Extracted text:
══════

Hong Kong, 6 February 2017

Hong Kong adopts a territorial basis of taxation.  Under Section 14 of the Hong Kong Inland Revenue Ordinance (“IRO”), in order for a person to be chargeable to Hong Kong Profits Tax, three conditions must be satisfied:

  • the person is carrying on a trade, profession or business in Hong Kong;
  • the profits to be charged are from such trade, profession or business carried on by the person in Hong Kong (excluding profit from sale of capital assets); and
  • the profits arise in or are derived from Hong Kong.

The current Hong Kong profits tax rates for corporations and unincorporated businesses are 16.5% and 15%, respectively.

1. Source of profits

Since Hong Kong adopts a territorial source principle of taxation, only profits which have a source in Hong Kong are taxable in Hong Kong. Profits sourced elsewhere are not subject to Hong Kong Profits Tax. There are currently no legislative rules regarding the basic principles for determining the source of profits. Nevertheless, reference can be made to the Departmental Interpretation and Practice Notes No. 21 (Revised) (“DIPN 21”), which provide some guidelines for the determination of the source of different types of profits[1], and the court decisions on the source of profits.

1.1. General assessing practice on locality of profits                  

The Inland Revenue Department has summarized the basic principles for determining the locality of profits enunciated in the decisions of Hang Seng Bank[2], HK-TVBI[3], Orion Caribbean[4], Kwong Mile[5], Kim Eng[6] and ING Baring[7] in DIPN 21 and tax guidelines.[8]

  • The question of locality of profits is a hard, practical matter of fact. No universal rule can apply to every case. Whether profits arise in or are derived from Hong Kong depends on the nature of the profits and of the transactions which give rise to such profits. The transactions must be looked at separately and the profits of each transaction must be considered on their own.
  • The broad guiding principle is that one looks to see what the taxpayer has done to earn the profits in question and where he has done it. In other words, the proper approach is to identify the operations which produced the relevant profits and ascertain where those operations took place. The source of profits must be attributed to the operations of the taxpayer which produce them and not to the operations of other members of the taxpayer’s group.

══════

Input material:

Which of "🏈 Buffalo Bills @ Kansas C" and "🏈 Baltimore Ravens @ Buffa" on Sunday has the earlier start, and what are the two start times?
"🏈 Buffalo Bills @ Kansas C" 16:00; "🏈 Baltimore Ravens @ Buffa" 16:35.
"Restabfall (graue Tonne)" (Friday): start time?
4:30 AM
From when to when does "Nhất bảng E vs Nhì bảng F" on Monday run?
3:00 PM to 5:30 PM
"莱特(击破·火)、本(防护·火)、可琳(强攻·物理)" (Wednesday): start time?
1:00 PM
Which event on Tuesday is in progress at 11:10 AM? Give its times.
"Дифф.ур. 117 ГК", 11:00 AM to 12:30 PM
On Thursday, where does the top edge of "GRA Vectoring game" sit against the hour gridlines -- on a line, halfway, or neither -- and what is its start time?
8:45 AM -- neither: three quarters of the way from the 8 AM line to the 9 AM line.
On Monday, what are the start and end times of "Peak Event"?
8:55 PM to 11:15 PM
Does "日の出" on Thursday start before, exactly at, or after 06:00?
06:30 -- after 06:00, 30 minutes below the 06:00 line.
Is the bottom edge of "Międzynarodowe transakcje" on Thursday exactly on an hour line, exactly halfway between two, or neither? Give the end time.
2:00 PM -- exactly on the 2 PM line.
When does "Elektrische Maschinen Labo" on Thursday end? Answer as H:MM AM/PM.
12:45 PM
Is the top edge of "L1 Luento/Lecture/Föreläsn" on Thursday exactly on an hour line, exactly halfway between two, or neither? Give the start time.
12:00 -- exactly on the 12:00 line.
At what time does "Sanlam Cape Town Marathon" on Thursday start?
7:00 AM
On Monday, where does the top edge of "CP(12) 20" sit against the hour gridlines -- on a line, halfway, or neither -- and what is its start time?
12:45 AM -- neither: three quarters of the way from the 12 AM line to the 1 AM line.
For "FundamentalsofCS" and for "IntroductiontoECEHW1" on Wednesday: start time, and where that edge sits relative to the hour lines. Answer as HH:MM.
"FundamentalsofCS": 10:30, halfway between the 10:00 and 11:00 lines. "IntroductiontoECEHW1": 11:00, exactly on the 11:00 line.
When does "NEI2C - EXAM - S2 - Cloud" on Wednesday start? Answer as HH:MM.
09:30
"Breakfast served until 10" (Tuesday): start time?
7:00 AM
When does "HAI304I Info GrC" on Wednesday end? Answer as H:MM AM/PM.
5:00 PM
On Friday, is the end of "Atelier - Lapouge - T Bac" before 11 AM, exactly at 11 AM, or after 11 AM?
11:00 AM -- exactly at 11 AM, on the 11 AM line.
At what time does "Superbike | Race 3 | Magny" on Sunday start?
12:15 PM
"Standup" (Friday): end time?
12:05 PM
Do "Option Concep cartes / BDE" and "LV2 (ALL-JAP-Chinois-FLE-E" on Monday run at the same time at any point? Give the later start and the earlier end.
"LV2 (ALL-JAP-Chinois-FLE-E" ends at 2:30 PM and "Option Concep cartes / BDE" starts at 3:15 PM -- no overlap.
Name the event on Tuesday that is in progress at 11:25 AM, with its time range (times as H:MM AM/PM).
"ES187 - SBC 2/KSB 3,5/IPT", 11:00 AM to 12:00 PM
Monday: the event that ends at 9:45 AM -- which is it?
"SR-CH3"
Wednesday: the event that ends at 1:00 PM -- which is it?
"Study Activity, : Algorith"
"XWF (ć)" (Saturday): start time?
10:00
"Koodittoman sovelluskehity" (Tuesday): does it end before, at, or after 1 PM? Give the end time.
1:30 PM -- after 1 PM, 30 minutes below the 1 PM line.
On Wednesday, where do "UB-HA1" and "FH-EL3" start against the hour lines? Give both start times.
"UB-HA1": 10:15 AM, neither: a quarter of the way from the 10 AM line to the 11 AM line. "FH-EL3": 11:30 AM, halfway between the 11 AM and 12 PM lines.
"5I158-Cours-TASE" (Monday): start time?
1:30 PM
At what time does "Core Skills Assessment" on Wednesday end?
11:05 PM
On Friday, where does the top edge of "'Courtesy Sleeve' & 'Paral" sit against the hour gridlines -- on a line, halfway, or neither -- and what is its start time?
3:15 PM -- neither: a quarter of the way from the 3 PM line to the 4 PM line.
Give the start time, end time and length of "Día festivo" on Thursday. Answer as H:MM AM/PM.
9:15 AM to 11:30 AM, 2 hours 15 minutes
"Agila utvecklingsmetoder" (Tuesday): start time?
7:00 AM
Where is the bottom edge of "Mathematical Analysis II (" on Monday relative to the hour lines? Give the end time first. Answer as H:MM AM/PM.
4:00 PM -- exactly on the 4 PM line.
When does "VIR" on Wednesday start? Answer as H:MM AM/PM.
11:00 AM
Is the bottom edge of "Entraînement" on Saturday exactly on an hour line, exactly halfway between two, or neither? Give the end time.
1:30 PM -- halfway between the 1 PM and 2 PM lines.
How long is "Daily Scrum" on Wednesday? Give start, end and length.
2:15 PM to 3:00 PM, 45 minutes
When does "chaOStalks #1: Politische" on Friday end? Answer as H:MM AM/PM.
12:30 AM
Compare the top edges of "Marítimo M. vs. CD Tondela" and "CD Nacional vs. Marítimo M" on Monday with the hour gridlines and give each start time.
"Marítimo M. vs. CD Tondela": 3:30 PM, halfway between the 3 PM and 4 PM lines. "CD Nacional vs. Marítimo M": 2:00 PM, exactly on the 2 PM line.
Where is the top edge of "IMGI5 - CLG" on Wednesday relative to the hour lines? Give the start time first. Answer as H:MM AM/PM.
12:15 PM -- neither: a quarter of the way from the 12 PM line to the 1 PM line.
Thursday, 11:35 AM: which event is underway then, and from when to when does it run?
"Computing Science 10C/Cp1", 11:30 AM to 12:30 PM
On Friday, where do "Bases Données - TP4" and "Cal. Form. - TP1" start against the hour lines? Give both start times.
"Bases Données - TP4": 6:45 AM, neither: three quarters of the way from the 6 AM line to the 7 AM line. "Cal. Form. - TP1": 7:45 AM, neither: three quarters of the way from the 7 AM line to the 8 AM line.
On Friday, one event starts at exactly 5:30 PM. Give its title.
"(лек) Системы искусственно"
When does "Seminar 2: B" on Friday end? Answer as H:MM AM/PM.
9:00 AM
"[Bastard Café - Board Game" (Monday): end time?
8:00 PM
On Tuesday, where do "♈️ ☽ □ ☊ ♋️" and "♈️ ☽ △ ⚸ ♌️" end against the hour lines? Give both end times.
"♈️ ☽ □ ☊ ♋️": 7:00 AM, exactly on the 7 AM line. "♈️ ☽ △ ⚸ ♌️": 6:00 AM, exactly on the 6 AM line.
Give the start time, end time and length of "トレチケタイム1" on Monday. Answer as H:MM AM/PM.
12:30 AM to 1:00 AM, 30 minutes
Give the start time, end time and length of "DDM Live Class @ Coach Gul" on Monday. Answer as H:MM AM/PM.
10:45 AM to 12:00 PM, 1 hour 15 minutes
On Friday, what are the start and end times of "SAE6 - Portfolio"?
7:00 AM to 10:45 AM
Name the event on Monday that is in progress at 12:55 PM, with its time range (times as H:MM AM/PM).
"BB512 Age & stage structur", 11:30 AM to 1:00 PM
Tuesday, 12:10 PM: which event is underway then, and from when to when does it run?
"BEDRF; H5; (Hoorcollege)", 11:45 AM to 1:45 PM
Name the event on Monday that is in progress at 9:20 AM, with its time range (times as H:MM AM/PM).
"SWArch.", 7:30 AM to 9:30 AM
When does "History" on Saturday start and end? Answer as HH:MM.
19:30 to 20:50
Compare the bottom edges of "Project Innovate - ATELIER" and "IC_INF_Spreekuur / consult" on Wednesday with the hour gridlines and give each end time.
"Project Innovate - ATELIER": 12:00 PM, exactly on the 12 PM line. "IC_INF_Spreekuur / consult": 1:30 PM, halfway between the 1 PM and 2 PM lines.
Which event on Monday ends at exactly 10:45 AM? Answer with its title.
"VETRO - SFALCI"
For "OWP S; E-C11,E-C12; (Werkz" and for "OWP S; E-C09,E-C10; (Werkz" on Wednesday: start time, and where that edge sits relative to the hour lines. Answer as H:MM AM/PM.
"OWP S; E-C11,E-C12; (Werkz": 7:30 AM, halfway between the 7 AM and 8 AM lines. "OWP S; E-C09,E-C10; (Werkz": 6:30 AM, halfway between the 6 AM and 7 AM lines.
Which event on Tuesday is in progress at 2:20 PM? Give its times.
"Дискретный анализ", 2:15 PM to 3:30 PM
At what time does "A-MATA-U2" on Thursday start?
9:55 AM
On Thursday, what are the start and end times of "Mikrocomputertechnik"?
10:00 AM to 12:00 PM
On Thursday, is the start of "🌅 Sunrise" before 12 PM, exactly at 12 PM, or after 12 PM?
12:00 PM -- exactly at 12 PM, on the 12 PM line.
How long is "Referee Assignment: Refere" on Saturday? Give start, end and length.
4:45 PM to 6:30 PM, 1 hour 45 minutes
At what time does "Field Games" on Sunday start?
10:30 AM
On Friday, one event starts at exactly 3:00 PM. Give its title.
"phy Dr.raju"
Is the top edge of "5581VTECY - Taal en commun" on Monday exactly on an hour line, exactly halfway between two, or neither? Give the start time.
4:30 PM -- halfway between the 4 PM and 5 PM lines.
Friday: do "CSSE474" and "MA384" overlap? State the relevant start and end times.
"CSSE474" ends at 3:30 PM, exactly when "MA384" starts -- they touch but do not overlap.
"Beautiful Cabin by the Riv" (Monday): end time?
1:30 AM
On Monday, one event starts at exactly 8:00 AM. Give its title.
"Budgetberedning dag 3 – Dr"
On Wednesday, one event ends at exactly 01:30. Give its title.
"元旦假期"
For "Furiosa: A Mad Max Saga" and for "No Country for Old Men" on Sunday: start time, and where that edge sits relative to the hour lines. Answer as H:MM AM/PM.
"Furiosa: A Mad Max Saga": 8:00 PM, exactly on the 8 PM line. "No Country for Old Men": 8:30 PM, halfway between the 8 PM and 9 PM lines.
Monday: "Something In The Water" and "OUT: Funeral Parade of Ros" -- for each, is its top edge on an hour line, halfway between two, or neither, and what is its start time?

══════

To be done:
A – Can you write out the part of the Hong Kong profits tax text that opens with the words containing "1. Source of" and closes with "on the source of profits."?
B – Which lines of the listing contain the string "Bases"? Gather every one of them.
The listing is unrelated to the Hong Kong profits tax text.

Task answers:
A –
1. Source of profits

Since Hong Kong adopts a territorial source principle of taxation, only profits which have a source in Hong Kong are taxable in Hong Kong. Profits sourced elsewhere are not subject to Hong Kong Profits Tax. There are currently no legislative rules regarding the basic principles for determining the source of profits. Nevertheless, reference can be made to the Departmental Interpretation and Practice Notes No. 21 (Revised) (“DIPN 21”), which provide some guidelines for the determination of the source of different types of profits[1], and the court decisions on the source of profits.

B –
On Friday, where do "Bases Données - TP4" and "Cal. Form. - TP1" start against the hour lines? Give both start times.
"Bases Données - TP4": 6:45 AM, neither: three quarters of the way from the 6 AM line to the 7 AM line. "Cal. Form. - TP1": 7:45 AM, neither: three quarters of the way from the 7 AM line to the 8 AM line.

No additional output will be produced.